Intel MKL SVD (1e-12)

This also uses the Intel Math Kernel Library SVD (Singular Value Decomposition) with a singular value threshold of 1e-12. The SVD is a very slow, computationally intense algorithm. The SVD performs a principal component noise filtration as part of the matrix computations. PeakLab supplies the necessary Intel MKL DLLs.

OpenBLAS LU

This is an alternative to the Intel Math Kernel Library LU parallelization. It uses the OpenBLAS LU parallelization algorithm. In certain instances, it may be slightly faster than the Intel library. PeakLab supplies the necessary OpenBLAS DLLs.

NVidia GPU LU

If you have a high powered NVidia GPU card, you may find a performance benefit using this LU option. You will need to install the NVidia GPU toolkit.

NVidia GPU QR

If you have a high powered NVidia GPU card, you may find a performance benefit using this QR option. You will need to install the NVidia GPU toolkit.

NVidia GPU SVD (1e-12)

If you have a high powered NVidia GPU card, this open offer the NVidia SVD (Singular Value Decomposition), again with a singular value threshold of 1e-12. Even with massive parallelization, the SVD is a slow, computationally intense algorithm. The SVD performs a principal component noise filtration as part of the matrix computations. You will need to install the NVidia GPU toolkit.

Non-Parallel

This is the single threaded option (no parallelization). It uses the Gauss-Jordan method for the inverse.

Model Computations

Parallel Convolution Models

The Fourier convolution of a peak model and an IRF is a computationally expensive procedure that must be performed on each iteration in a peak fit when an IRF model is being fitted. When this parallelization option is selected each peak in a given fit has its convolution computed on separate thread. PeakLab allows each peak to have its own specific IRF, so the convolutions are made on a per-peak basis instead of the overall data set.

Parallel Closed-Form Models

Certain closed-form model computations, such as the Gen2HVL, may benefit from parallelization.

In all cases, multiple data sets will be processed on independent threads. That is to say, all fits will be run simultaneously.

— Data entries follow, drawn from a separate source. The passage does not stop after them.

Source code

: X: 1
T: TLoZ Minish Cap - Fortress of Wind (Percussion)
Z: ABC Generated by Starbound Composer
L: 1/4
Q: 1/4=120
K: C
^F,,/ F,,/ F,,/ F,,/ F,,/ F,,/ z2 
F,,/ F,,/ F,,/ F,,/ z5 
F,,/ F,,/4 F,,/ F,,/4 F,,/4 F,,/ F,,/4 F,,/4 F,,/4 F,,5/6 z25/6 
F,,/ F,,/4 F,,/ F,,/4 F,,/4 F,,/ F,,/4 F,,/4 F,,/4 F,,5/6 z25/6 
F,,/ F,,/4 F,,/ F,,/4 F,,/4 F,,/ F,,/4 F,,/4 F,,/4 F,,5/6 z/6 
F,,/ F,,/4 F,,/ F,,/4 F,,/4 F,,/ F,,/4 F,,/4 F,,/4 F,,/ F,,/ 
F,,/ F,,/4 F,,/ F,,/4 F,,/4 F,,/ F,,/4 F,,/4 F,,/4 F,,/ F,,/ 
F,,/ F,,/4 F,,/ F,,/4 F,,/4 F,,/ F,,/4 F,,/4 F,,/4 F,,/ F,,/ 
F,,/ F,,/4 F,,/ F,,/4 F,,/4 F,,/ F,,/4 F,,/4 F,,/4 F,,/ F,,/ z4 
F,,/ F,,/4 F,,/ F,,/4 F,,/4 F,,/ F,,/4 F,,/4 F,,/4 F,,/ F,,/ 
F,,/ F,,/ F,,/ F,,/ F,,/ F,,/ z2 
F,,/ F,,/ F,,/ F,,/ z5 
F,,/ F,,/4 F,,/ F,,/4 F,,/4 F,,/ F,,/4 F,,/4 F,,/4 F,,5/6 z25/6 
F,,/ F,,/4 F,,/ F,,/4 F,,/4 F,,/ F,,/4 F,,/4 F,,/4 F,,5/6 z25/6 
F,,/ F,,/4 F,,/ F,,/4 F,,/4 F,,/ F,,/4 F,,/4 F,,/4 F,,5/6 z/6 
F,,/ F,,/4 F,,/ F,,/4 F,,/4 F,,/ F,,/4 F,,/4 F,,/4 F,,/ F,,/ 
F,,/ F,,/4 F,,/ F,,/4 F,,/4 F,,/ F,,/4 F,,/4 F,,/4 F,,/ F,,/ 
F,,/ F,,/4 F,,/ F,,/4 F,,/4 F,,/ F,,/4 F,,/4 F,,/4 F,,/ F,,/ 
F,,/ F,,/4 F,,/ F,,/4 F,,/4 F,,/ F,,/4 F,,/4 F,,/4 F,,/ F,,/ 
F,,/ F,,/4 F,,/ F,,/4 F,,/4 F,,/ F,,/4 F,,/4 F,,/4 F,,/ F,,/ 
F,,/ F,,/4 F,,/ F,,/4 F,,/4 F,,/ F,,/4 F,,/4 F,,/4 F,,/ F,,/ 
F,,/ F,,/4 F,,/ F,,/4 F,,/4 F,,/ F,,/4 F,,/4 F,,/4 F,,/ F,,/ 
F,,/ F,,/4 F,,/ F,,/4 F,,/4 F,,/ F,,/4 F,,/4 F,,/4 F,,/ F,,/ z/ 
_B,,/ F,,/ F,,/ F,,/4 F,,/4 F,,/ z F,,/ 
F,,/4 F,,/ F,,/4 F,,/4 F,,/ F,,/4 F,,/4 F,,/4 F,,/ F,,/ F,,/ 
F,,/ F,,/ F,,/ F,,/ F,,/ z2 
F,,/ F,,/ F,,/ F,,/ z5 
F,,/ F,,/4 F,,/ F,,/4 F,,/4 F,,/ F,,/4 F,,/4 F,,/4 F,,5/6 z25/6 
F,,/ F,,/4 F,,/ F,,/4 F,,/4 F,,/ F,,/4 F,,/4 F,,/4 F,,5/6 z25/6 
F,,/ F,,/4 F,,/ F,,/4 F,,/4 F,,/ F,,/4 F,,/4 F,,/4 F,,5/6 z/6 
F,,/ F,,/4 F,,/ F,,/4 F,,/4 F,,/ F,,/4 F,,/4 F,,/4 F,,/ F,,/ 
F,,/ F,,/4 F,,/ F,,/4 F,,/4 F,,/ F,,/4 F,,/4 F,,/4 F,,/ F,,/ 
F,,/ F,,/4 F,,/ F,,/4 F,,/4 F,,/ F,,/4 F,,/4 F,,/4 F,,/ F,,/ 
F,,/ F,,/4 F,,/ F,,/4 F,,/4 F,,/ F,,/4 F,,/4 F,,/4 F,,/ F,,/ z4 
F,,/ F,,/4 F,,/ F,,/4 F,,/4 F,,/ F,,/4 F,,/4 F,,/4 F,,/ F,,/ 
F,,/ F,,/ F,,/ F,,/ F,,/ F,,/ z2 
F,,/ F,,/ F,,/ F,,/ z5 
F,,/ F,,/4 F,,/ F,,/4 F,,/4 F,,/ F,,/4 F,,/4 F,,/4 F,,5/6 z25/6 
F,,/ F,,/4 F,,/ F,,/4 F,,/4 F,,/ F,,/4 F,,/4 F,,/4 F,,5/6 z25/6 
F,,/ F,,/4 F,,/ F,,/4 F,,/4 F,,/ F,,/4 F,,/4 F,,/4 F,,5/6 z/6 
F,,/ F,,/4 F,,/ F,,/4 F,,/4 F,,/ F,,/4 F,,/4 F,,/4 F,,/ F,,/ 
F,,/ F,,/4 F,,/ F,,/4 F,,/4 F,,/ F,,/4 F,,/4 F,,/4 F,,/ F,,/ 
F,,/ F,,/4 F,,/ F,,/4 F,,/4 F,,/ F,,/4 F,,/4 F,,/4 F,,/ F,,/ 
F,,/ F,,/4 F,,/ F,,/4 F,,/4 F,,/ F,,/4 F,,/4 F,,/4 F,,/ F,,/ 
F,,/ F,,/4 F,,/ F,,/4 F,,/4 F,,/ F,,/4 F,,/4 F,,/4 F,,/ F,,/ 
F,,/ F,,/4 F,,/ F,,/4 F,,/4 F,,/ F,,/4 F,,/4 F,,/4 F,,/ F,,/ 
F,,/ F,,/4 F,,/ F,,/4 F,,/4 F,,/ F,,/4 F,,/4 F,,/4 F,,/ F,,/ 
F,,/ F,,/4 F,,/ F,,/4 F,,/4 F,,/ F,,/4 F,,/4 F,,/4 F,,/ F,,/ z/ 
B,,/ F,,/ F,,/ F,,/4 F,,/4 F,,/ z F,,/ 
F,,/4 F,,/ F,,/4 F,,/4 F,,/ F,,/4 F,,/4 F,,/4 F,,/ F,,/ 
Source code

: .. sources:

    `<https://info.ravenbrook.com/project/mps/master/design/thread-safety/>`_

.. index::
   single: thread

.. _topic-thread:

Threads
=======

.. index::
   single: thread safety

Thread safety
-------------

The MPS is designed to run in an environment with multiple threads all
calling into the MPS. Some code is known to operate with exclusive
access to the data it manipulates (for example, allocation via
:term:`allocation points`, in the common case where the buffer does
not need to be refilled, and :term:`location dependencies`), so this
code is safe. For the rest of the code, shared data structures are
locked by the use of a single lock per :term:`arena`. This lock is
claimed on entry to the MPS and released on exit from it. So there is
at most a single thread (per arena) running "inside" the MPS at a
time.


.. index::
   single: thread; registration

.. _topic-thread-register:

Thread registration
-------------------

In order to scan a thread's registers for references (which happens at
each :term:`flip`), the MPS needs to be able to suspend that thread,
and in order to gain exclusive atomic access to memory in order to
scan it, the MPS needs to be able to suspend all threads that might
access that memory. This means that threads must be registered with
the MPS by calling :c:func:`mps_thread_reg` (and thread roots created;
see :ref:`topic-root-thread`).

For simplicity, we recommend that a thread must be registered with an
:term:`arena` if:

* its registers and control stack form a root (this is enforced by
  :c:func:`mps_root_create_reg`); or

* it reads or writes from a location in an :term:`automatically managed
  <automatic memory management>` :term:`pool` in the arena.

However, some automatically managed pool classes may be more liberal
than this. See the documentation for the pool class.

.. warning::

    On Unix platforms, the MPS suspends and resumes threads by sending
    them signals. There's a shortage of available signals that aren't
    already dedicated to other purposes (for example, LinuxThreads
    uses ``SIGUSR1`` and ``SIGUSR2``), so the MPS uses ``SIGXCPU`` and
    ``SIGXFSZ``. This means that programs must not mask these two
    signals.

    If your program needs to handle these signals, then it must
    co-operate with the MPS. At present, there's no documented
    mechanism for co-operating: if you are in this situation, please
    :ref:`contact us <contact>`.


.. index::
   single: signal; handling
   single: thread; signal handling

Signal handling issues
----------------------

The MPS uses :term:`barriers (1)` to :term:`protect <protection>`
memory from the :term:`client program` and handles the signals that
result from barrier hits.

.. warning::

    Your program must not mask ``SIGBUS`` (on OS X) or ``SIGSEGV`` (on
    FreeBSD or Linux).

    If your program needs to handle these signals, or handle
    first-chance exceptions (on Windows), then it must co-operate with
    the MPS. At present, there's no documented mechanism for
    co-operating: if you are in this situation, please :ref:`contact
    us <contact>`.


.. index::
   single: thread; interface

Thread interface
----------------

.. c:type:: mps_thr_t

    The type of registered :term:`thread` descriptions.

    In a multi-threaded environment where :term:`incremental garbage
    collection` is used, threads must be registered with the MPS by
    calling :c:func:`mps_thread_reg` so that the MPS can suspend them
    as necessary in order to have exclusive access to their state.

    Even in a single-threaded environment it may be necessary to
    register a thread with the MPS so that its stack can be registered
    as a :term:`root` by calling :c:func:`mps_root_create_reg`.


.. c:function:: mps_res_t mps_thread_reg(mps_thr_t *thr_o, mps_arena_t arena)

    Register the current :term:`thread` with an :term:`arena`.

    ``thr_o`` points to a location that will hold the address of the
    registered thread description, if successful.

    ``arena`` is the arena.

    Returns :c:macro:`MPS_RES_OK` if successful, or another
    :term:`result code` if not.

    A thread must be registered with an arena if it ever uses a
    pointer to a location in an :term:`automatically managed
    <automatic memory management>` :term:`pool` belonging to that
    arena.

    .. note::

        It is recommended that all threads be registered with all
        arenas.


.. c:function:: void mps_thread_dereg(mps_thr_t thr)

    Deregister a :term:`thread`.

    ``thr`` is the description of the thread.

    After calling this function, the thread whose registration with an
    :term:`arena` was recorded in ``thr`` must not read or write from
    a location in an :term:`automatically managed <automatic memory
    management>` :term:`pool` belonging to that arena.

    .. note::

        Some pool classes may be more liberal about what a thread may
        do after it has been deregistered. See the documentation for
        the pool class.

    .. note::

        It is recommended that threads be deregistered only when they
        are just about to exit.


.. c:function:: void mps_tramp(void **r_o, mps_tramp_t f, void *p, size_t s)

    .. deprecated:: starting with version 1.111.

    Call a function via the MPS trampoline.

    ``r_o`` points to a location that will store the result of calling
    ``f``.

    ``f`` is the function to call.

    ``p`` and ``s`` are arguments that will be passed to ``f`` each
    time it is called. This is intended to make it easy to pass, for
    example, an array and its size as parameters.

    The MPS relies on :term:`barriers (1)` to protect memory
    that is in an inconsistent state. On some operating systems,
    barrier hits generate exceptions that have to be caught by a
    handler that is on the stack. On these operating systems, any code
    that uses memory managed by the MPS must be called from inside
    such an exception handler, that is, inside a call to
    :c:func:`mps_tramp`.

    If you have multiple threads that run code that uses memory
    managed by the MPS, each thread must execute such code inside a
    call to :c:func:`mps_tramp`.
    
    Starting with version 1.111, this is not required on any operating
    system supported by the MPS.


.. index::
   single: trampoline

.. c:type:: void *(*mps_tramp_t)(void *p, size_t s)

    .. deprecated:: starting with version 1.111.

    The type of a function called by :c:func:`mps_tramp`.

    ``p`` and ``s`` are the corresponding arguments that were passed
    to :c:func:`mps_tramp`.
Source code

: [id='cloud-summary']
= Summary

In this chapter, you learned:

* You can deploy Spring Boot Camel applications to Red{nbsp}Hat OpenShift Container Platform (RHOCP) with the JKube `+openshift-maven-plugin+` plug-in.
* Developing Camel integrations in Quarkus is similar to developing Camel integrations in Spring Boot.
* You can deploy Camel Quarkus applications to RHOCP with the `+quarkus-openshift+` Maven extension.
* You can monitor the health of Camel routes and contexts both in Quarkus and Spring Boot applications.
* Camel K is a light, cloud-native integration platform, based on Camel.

For computationally fast functions or when many data sets being fit at the same, the benefit of this parallelizations may be nil or result in higher processing times. It is recommended that this parallelization be turned off if you will routinely be simultaneously fitting multiple data sets of it you are fitting simple closed form functions. The context switching overhead of the threading may be more expensive than what is gained from the parallel processing.

Max CPU Threads

By default the parallelization in PeakLab will use all available threads. Use this option to reserve some number of CPU threads for other processes. Under certain conditions, you may find the same performance from eight threads, for example. as you might see from using all of the threads on your machine. Context switching can be expensive and contention between threads can limit the performance benefit. You can assume the threads that manage multiple data sets are global and within them are successively the threads for the model computations and then the threads for the matrix inverse. The model computations and matrix inverse do not run simultaneously within a given fit.